When the House of Tomorrow was completed in 1933 it gave visitors a sneak peek at the shiny, optimistic future that was to come -- all 12 sides of it. Today, this relic of the 1933 Chicago World's Fair sits in disrepair. But preservationists are hoping to change that with the announcement of a new campaign to restore the house to its former glory. The 12-sided House of Tomorrow in 1933 (Photo by Kaufmann-Farby)
The US National Trust for Historic Preservation has declared the House of Tomorrow a "National Treasure", and the Indiana Landmarks organisation plans to raise $US2 million ($2.6 million) to preserve the house. Technically, the house is now property of the National Park Service and has been since the 1960s, but budget cuts for maintenance of historic buildings have left the House of Tomorrow neglected.
"By declaring it a National Treasure, we have the opportunity to save the House of Tomorrow while also honouring its legacy of innovation," David J. Brown of the National Trust for Historic Preservation said in a statement.
House of Tomorrow in 1933 (Photo: Wisconsin Historical Society)
Designed by George Fred Keck, the House of Tomorrow was built as one in a series of 12 futuristic houses in coordination with the Chicago World's Fair of 1933, whose motto was "A Century of Progress." Despite being geographically separated from the main event, the House of Tomorrow welcomed thousands of visitors just across the border in Indiana.

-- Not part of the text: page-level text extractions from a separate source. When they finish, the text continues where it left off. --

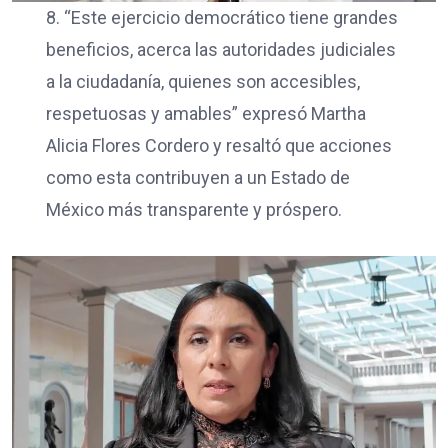
8. “Este ejercicio democrático tiene grandes
beneficios, acerca las autoridades judiciales
a la ciudadanía, quienes son accesibles,
respetuosas y amables” expresó Martha
Alicia Flores Cordero y resaltó que acciones
como esta contribuyen a un Estado de
México más transparente y próspero.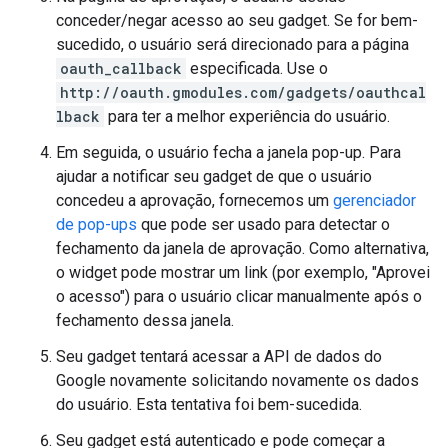
conceder/negar acesso ao seu gadget. Se for bem-
sucedido, o usuário será direcionado para a página
oauth_callback
especificada. Use o
http://oauth.gmodules.com/gadgets/oauthcal
lback
para ter a melhor experiência do usuário.
Em seguida, o usuário fecha a janela pop-up. Para
ajudar a notificar seu gadget de que o usuário
concedeu a aprovação, fornecemos um
gerenciador
de pop-ups
que pode ser usado para detectar o
fechamento da janela de aprovação. Como alternativa,
o widget pode mostrar um link (por exemplo, "
Aprovei
o acesso
") para o usuário clicar manualmente após o
fechamento dessa janela.
Seu gadget tentará acessar a API de dados do
Google novamente solicitando novamente os dados
do usuário. Esta tentativa foi bem-sucedida.
Seu gadget está autenticado e pode começar a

The house had everything from an attached garage that could move up and down at the push of a button to central air conditioning. It even had an aeroplane hangar. The car that was often parked out front was "streamlined" in the ultra modern style of 1930s futurism.
After the exhibition, the houses were moved from their original site near Chicago to Beverly Shores, Indiana. But the House of Tomorrow looks pretty shabby these days.
The House of Tomorrow as it appears today (Photo by Lee Lewellen)
"To guide us through the restoration design process, we have enlisted the services of Chicago architect and former Indiana Landmarks board member Bill Latoza. Although the timetable will depend on fundraising, we hope to get the restoration underway by spring 2017 [autumn in Australia]," Marsh David, the president of Indiana Landmarks said in a statement.
Indiana Landmarks is currently raising the $US2 million ($2.6 million) to restore the house and announced that it plans to lease out the house for residential living in the future. If it's affordable (I'm not holding my breath), sign me up!